# Data excerpts
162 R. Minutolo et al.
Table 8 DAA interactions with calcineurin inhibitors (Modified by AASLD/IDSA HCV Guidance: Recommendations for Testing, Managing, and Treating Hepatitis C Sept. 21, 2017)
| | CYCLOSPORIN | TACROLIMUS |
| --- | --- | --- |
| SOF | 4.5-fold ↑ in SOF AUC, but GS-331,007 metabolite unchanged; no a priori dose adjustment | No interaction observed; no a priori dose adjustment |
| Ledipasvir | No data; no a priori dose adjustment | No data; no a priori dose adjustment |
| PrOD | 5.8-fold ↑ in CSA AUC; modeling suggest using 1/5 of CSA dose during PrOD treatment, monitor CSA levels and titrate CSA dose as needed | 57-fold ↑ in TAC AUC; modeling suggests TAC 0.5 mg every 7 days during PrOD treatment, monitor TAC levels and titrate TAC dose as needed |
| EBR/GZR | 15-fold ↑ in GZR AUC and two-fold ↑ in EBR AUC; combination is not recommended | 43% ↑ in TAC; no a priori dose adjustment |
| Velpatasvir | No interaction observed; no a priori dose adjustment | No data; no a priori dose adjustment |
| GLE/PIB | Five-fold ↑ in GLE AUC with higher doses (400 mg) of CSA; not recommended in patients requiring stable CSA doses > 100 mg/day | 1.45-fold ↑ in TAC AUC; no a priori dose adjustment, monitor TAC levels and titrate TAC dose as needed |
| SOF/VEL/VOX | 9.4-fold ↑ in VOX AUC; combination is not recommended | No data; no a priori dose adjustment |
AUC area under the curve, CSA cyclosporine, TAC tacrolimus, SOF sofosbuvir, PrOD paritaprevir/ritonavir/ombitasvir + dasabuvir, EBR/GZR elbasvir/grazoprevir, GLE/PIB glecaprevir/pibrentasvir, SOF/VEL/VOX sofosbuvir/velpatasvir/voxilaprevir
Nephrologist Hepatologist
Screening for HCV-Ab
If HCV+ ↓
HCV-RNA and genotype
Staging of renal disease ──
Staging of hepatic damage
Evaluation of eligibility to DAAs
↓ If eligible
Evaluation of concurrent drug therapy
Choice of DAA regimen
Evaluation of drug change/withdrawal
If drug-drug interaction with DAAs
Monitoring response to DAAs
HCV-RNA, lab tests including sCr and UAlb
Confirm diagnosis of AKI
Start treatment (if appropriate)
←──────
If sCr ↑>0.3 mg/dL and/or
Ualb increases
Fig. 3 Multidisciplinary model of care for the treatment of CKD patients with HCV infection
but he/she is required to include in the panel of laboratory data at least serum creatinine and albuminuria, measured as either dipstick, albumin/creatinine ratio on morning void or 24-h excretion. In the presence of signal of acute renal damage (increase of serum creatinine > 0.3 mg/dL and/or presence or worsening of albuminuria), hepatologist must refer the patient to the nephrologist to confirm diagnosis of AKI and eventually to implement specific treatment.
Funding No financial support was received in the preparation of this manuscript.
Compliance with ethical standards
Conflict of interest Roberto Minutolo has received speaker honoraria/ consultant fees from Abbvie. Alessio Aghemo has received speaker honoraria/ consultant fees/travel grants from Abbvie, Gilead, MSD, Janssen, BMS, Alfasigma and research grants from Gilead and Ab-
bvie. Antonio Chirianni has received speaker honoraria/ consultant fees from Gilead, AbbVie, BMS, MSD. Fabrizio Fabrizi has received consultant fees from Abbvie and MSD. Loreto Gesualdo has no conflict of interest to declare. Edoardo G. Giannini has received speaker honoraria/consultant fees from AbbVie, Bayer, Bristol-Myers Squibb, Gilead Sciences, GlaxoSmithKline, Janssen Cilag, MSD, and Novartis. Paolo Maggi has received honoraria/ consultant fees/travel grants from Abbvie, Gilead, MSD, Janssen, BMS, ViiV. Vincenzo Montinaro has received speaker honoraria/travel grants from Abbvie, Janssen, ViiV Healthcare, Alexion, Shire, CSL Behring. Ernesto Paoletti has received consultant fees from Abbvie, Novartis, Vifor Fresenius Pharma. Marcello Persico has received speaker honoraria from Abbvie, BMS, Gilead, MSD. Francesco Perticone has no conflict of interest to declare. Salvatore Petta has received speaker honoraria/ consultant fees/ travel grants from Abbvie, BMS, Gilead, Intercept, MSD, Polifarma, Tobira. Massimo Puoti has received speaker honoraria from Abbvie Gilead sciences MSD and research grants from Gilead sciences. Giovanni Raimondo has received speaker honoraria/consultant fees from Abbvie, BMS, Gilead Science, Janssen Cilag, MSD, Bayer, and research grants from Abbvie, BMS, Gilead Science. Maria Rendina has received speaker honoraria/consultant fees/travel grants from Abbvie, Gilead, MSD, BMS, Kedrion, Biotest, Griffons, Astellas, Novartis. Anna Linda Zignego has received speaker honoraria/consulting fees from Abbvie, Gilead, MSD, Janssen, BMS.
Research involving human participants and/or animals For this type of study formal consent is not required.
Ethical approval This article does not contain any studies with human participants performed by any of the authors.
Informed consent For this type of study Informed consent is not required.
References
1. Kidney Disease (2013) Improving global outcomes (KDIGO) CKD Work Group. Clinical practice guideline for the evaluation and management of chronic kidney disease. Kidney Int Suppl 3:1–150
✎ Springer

# Task to complete
Check each line of the listing for "PrOD". Show those that have it.

# Output
| PrOD | 5.8-fold ↑ in CSA AUC; modeling suggest using 1/5 of CSA dose during PrOD treatment, monitor CSA levels and titrate CSA dose as needed | 57-fold ↑ in TAC AUC; modeling suggests TAC 0.5 mg every 7 days during PrOD treatment, monitor TAC levels and titrate TAC dose as needed |
AUC area under the curve, CSA cyclosporine, TAC tacrolimus, SOF sofosbuvir, PrOD paritaprevir/ritonavir/ombitasvir + dasabuvir, EBR/GZR elbasvir/grazoprevir, GLE/PIB glecaprevir/pibrentasvir, SOF/VEL/VOX sofosbuvir/velpatasvir/voxilaprevir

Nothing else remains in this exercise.